** INPUT **
____

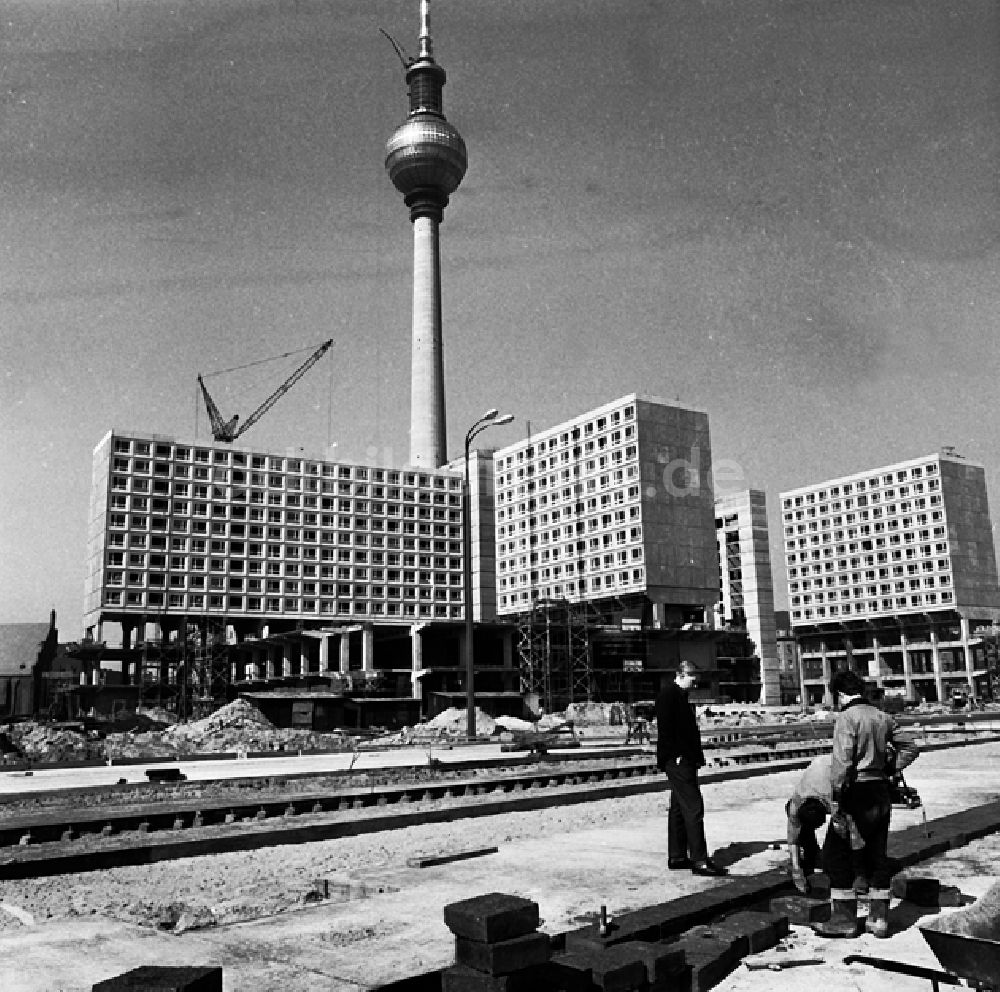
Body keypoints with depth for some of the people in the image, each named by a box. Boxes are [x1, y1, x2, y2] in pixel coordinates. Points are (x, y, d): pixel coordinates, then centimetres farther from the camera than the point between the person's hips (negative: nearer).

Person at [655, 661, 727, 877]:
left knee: (678, 808, 14)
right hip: (678, 760, -11)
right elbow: (665, 727, -19)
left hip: (684, 760, 11)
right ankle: (699, 860, -11)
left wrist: (696, 756, 16)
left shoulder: (679, 695, 19)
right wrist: (675, 754, -21)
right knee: (693, 808, -12)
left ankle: (676, 857, 21)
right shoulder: (668, 694, -12)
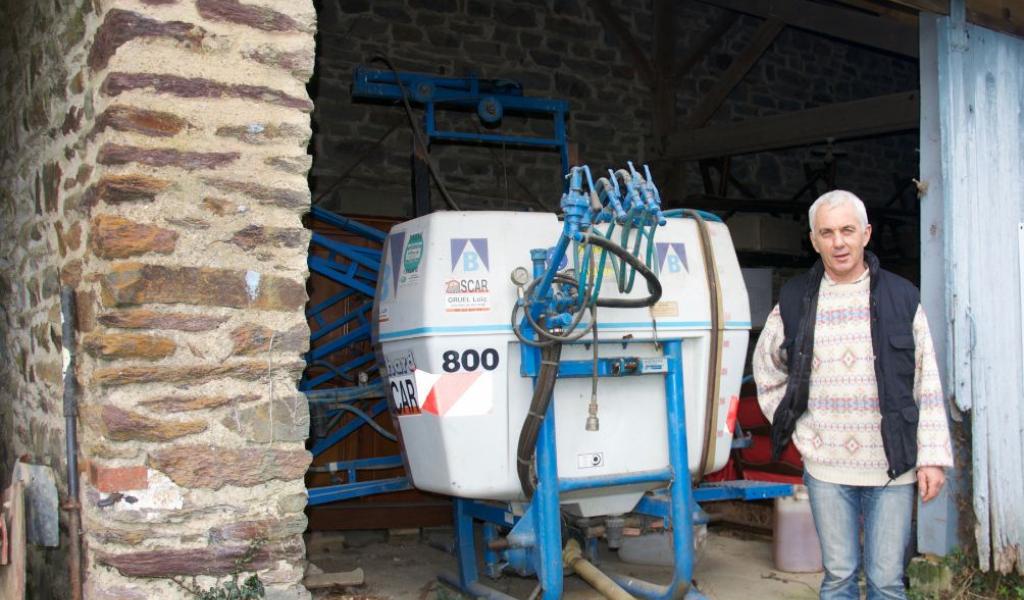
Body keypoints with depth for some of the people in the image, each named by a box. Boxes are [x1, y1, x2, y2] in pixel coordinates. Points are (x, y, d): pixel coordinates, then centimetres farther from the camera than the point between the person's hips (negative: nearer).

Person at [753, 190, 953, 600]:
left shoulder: (900, 298, 1)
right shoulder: (794, 302, 3)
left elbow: (928, 385, 2)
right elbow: (766, 370, 15)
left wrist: (933, 457, -2)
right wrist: (796, 430, 6)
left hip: (892, 467, -1)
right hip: (826, 469, 1)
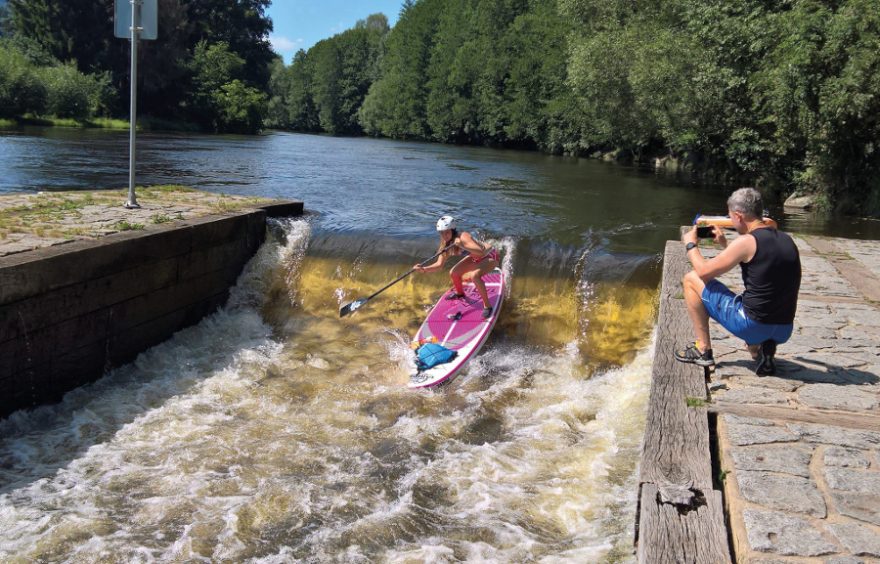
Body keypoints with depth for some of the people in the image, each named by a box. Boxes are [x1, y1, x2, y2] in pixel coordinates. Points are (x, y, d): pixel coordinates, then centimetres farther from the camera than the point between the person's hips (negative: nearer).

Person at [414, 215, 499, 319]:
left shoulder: (463, 237, -32)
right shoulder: (446, 245, -8)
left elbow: (481, 252, -44)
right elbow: (439, 264, -8)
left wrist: (462, 246, -53)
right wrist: (424, 269, -24)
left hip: (490, 257, -8)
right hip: (476, 258, 8)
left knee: (474, 275, -33)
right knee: (453, 273, 8)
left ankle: (487, 306, -20)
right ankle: (460, 293, 41)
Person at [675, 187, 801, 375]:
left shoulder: (747, 241, -14)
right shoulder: (786, 240, 8)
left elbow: (704, 271, -7)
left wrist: (690, 244, 10)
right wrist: (725, 244, 29)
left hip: (752, 325, -7)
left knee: (691, 279, 6)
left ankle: (703, 349, 8)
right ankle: (761, 348, 11)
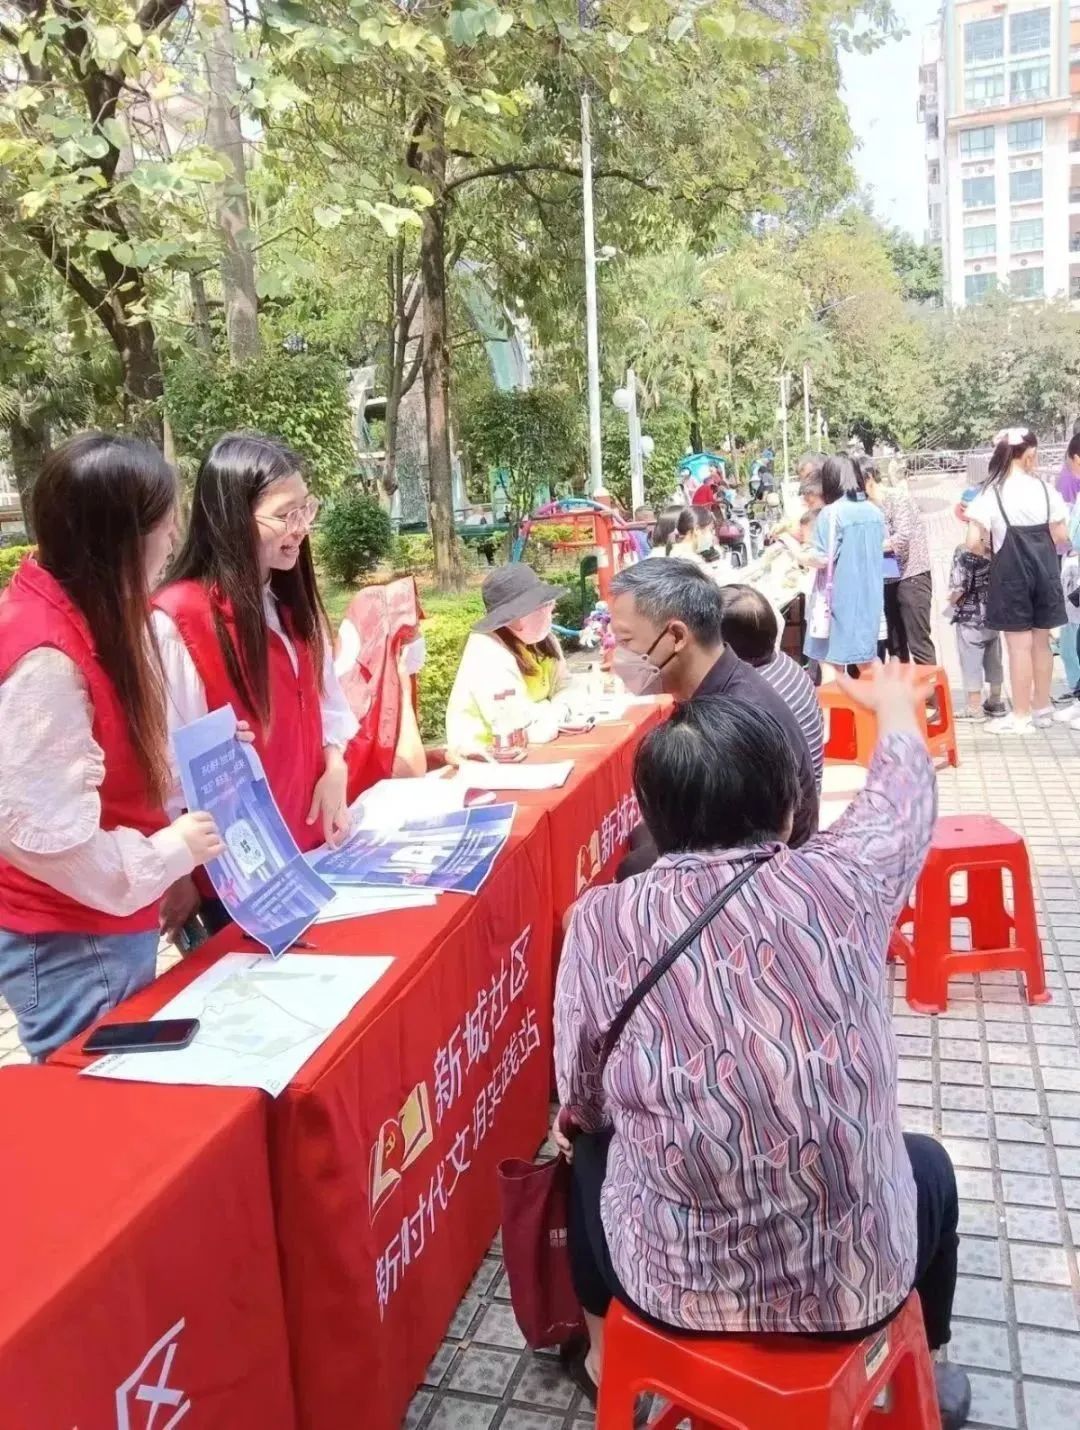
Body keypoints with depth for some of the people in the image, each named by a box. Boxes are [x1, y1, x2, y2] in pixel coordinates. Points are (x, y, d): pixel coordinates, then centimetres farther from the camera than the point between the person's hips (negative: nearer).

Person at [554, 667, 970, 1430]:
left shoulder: (601, 921, -15)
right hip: (858, 1283, 1)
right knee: (930, 1165, 33)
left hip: (673, 1285, 0)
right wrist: (895, 702, 30)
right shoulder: (838, 882, -14)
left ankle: (606, 1356, 50)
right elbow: (905, 793, 8)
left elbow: (582, 1104, -3)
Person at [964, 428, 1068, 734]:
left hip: (1011, 570, -4)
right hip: (1044, 568, 4)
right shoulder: (1044, 488, 2)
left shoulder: (992, 492, -8)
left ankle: (1021, 717, 6)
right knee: (1041, 641, 14)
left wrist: (989, 551, 7)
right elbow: (1060, 536, 3)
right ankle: (1042, 708, 25)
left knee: (1019, 644, 0)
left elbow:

____

When you write out the data, keep every line exact and drop the pictures.

** ANSWER **
Body keypoints with depth for some of the people in the image, each named by a box. Boxes are [x1, y1, x2, y2] in pixel coordinates. Points are (x, y, d): pixel coordinates, then centimetres farther from the camera than the point between the person's hips (negative: nearer).

Person at [655, 661, 727, 877]:
left knee: (678, 808, 14)
right hip: (678, 760, -11)
right elbow: (665, 727, -19)
left hip: (684, 760, 11)
right ankle: (699, 860, -11)
left wrist: (696, 756, 16)
left shoulder: (679, 695, 19)
right wrist: (675, 754, -21)
right knee: (693, 808, -12)
left ankle: (676, 857, 21)
right shoulder: (668, 694, -12)
Body keypoints with depth for some of the people in the image, each named by a box. Boxes are [x1, y1, x2, y2] in pixel coordinates. Points are (x, y, d): pixel coordinates, then centimetres farther from the camera than the point between the person's hips (negative: nearer).

Person at [753, 190, 953, 600]:
left shoulder: (900, 298, 1)
right shoulder: (794, 302, 3)
left elbow: (928, 385, 2)
right elbow: (766, 370, 15)
left wrist: (933, 457, -2)
right wrist: (796, 430, 6)
left hip: (892, 467, -1)
right hip: (826, 469, 1)
Body keypoints with depth for some of the people in the image, each named by a box. Boxes are [x1, y1, x2, y2] in pixel coordinates. Points are (x, y, d): pixel coordinates, then centimetres farther from the camera than the point between the person's hips (negative: nearer).

Person at [414, 215, 499, 319]:
left shoulder: (463, 237, -32)
right shoulder: (446, 245, -8)
left elbow: (481, 252, -44)
right elbow: (439, 264, -8)
left wrist: (462, 246, -53)
right wrist: (424, 269, -24)
left hip: (490, 257, -8)
right hip: (476, 258, 8)
left knee: (474, 275, -33)
right knee: (453, 273, 8)
left ankle: (487, 306, -20)
right ankle: (460, 293, 41)
Person at [675, 187, 801, 375]:
left shoulder: (747, 241, -14)
right shoulder: (786, 240, 8)
left elbow: (704, 271, -7)
left wrist: (690, 244, 10)
right wrist: (725, 244, 29)
left hip: (752, 325, -7)
left knee: (691, 279, 6)
left ankle: (703, 349, 8)
right ankle: (761, 348, 11)
Body keypoints with depth for some of the people in the image, each named by a box. Boxes are [x1, y1, x2, y2] in pixel coordinates. Points are (x, y, d): pixel coordinates, then centimetres farther from the camera than the point between the person's hips (negative: nearer).

Person at [554, 667, 970, 1430]:
left shoulder: (601, 921, -15)
right hip: (858, 1283, 1)
right knee: (930, 1165, 33)
left hip: (673, 1285, 0)
right wrist: (895, 702, 30)
right shoulder: (838, 882, -14)
left ankle: (606, 1356, 50)
right elbow: (905, 793, 8)
left elbow: (582, 1104, -3)
Person at [964, 428, 1068, 734]:
left hip: (1011, 570, -4)
right hip: (1044, 568, 4)
right shoulder: (1044, 488, 2)
left shoulder: (992, 492, -8)
left ankle: (1021, 717, 6)
right knee: (1041, 641, 14)
left wrist: (989, 551, 7)
right elbow: (1060, 536, 3)
right ankle: (1042, 708, 25)
left knee: (1019, 644, 0)
left elbow:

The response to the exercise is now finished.